REQUEST
Copy out the text lines in each of the rows below word for word, keeping their order. Leave out the pictures.

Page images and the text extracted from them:
-*-*-
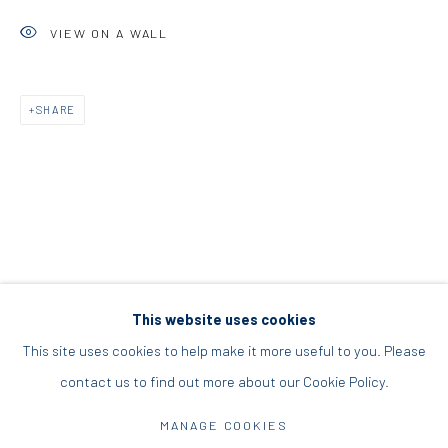
+30 210 9241382
VIEW ON A WALL
DIO HORIA PROJECT SPACE
SHARE
16 Mantzouraki St, 11524
Nea Filothei, Athens
info@diohoria.com
+30 210 6714827
This website uses cookies
This site uses cookies to help make it more useful to you. Please
contact us to find out more about our Cookie Policy.
Manage cookies
DIO HORIA GALLERY. ALL RIGHTS RESERVED. 2022
MANAGE COOKIES
SITE BY ARTLOGIC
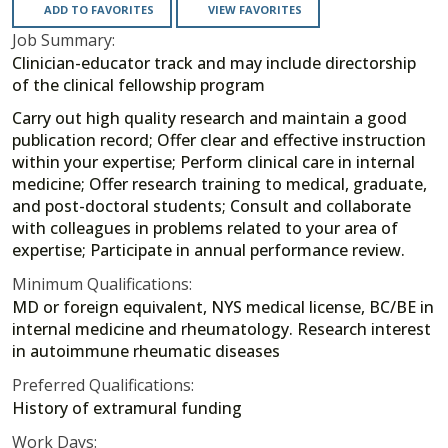
ADD TO FAVORITES
VIEW FAVORITES
Job Summary:
Clinician-educator track and may include directorship
of the clinical fellowship program
Carry out high quality research and maintain a good
publication record; Offer clear and effective instruction
within your expertise; Perform clinical care in internal
medicine; Offer research training to medical, graduate,
and post-doctoral students; Consult and collaborate
with colleagues in problems related to your area of
expertise; Participate in annual performance review.
Minimum Qualifications:
MD or foreign equivalent, NYS medical license, BC/BE in
internal medicine and rheumatology. Research interest
in autoimmune rheumatic diseases
Preferred Qualifications:
History of extramural funding
Work Days:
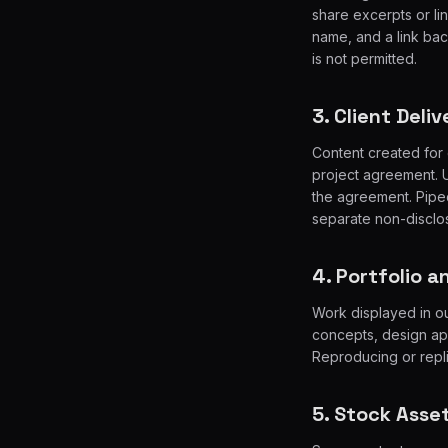
share excerpts or link
name, and a link back
is not permitted.
3. Client Deli
Content created for 
project agreement. Up
the agreement. Piped
separate non-disclos
4. Portfolio 
Work displayed in ou
concepts, design ap
Reproducing or repli
5. Stock Asse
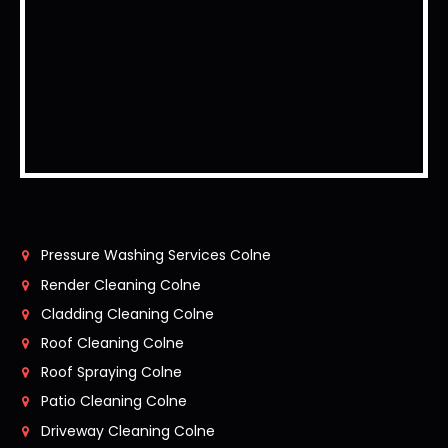
Pressure Washing Services Colne
Render Cleaning Colne
Cladding Cleaning Colne
Roof Cleaning Colne
Roof Spraying Colne
Patio Cleaning Colne
Driveway Cleaning Colne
-*-*-
EXERCISE RESULT
+30 210 9241382
VIEW ON A WALL
DIO HORIA PROJECT SPACE
SHARE
16 Mantzouraki St, 11524
Nea Filothei, Athens
info@diohoria.com
+30 210 6714827
This website uses cookies
This site uses cookies to help make it more useful to you. Please
contact us to find out more about our Cookie Policy.
Manage cookies
DIO HORIA GALLERY. ALL RIGHTS RESERVED. 2022
MANAGE COOKIES
SITE BY ARTLOGIC
ADD TO FAVORITES
VIEW FAVORITES
Job Summary:
Clinician-educator track and may include directorship
of the clinical fellowship program
Carry out high quality research and maintain a good
publication record; Offer clear and effective instruction
within your expertise; Perform clinical care in internal
medicine; Offer research training to medical, graduate,
and post-doctoral students; Consult and collaborate
with colleagues in problems related to your area of
expertise; Participate in annual performance review.
Minimum Qualifications:
MD or foreign equivalent, NYS medical license, BC/BE in
internal medicine and rheumatology. Research interest
in autoimmune rheumatic diseases
Preferred Qualifications:
History of extramural funding
Work Days:
share excerpts or link
name, and a link back
is not permitted.
3. Client Deli
Content created for 
project agreement. Up
the agreement. Piped
separate non-disclos
4. Portfolio 
Work displayed in ou
concepts, design ap
Reproducing or repli
5. Stock Asse
Pressure Washing Services Colne
Render Cleaning Colne
Cladding Cleaning Colne
Roof Cleaning Colne
Roof Spraying Colne
Patio Cleaning Colne
Driveway Cleaning Colne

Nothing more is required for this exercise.